*** Text section Section Begins ***

Multi-INTACT: integrative analysis of the genome, transcriptome, and proteome identifies causal mechanisms of complex traits
- Method: Multi-INTACT is a novel statistical framework that jointly analyzes GWAS, eQTL, and pQTL summary statistics to model the causal chain from genetic variant \(\rightarrow\) gene expression \(\rightarrow\) protein level \(\rightarrow\) complex trait.
- Causal Partitioning: The method successfully partitions GWAS heritability and identifies the precise molecular layer (transcriptome or proteome) mediating the genetic effect, showing that many effects are primarily mediated by protein levels.
- Impact: Applied to complex traits like lipids, Multi-INTACT confirmed known genes and revealed novel gene-trait associations by providing the mechanistic evidence (the specific regulatory path) driving the GWAS signal.

*** Text section Section Ends ***
*** Study material Section Begins ***

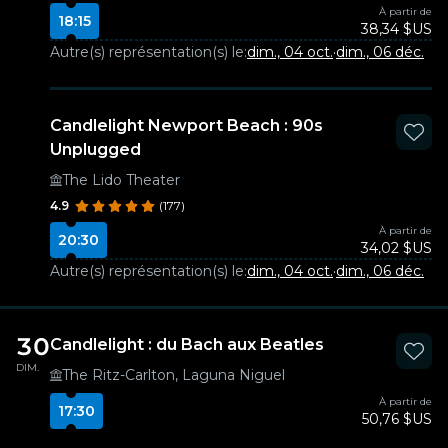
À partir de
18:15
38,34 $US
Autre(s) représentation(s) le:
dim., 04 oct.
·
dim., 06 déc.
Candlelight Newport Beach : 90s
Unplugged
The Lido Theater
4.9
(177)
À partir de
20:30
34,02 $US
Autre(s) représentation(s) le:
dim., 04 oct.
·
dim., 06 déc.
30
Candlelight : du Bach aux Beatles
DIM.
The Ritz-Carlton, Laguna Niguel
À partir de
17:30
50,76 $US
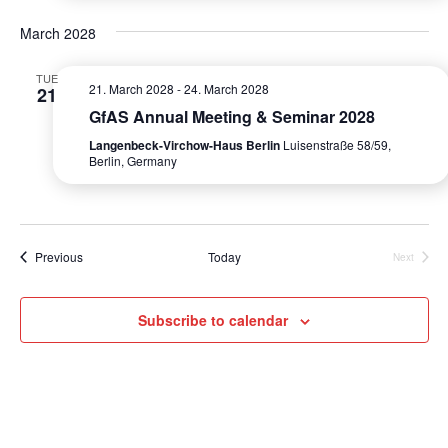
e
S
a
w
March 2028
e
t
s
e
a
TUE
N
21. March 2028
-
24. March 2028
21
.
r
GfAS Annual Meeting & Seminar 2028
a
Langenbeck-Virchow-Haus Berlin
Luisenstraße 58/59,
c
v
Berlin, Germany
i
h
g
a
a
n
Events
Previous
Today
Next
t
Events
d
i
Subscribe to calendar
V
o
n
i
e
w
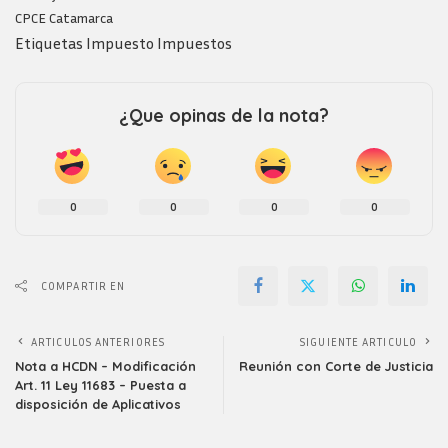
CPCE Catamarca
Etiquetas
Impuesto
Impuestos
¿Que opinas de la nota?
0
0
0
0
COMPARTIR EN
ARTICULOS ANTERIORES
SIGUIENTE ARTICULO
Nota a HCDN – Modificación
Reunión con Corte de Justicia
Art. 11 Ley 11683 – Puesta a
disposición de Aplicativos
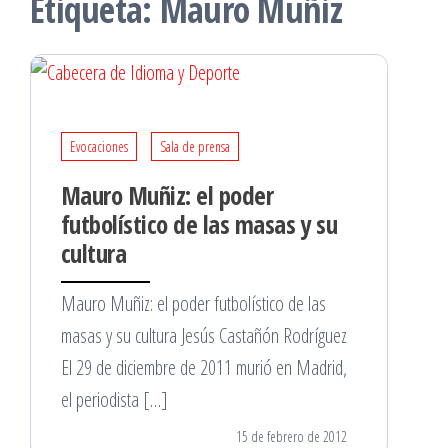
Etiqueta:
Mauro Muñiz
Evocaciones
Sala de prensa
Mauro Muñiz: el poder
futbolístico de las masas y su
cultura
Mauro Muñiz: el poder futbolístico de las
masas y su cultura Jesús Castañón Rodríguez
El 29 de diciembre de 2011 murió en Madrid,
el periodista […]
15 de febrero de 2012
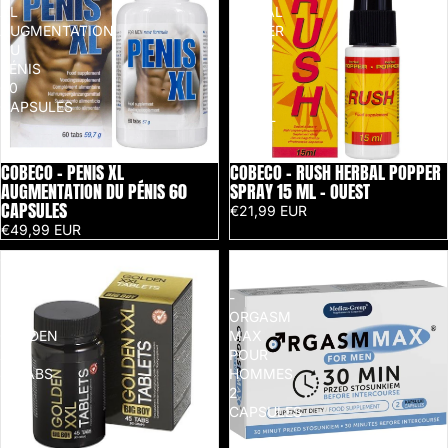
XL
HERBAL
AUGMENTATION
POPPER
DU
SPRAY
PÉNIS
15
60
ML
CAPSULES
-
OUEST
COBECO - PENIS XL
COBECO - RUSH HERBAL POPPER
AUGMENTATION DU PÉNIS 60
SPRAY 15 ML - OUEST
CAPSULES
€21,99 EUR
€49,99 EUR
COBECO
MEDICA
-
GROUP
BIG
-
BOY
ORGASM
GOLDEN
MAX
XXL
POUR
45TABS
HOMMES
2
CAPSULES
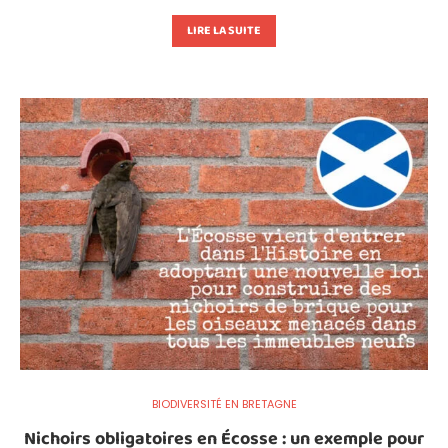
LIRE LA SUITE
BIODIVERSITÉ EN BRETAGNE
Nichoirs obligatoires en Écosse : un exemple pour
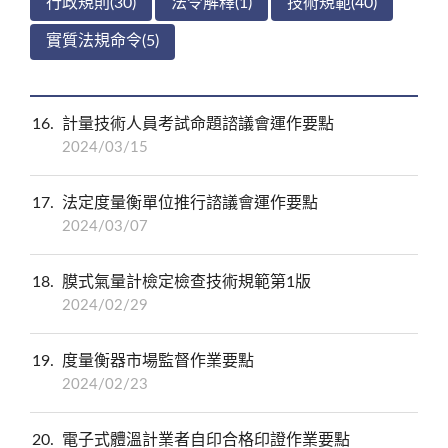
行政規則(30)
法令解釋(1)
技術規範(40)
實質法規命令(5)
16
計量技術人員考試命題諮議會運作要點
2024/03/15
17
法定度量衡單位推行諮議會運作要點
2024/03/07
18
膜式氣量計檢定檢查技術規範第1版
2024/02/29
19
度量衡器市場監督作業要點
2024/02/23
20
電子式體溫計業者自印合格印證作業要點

*** Study material Section Ends ***

Brief 1: According to the Multi-INTACT summary, which three kinds of summary statistics does the method analyze together?
Brief 2: Reproduce the stretch of the Multi-INTACT summary from "- Impact: Applied" through "the GWAS signal.".

Task answer 1: GWAS, eQTL, and pQTL summary statistics.

Task answer 2:
- Impact: Applied to complex traits like lipids, Multi-INTACT confirmed known genes and revealed novel gene-trait associations by providing the mechanistic evidence (the specific regulatory path) driving the GWAS signal.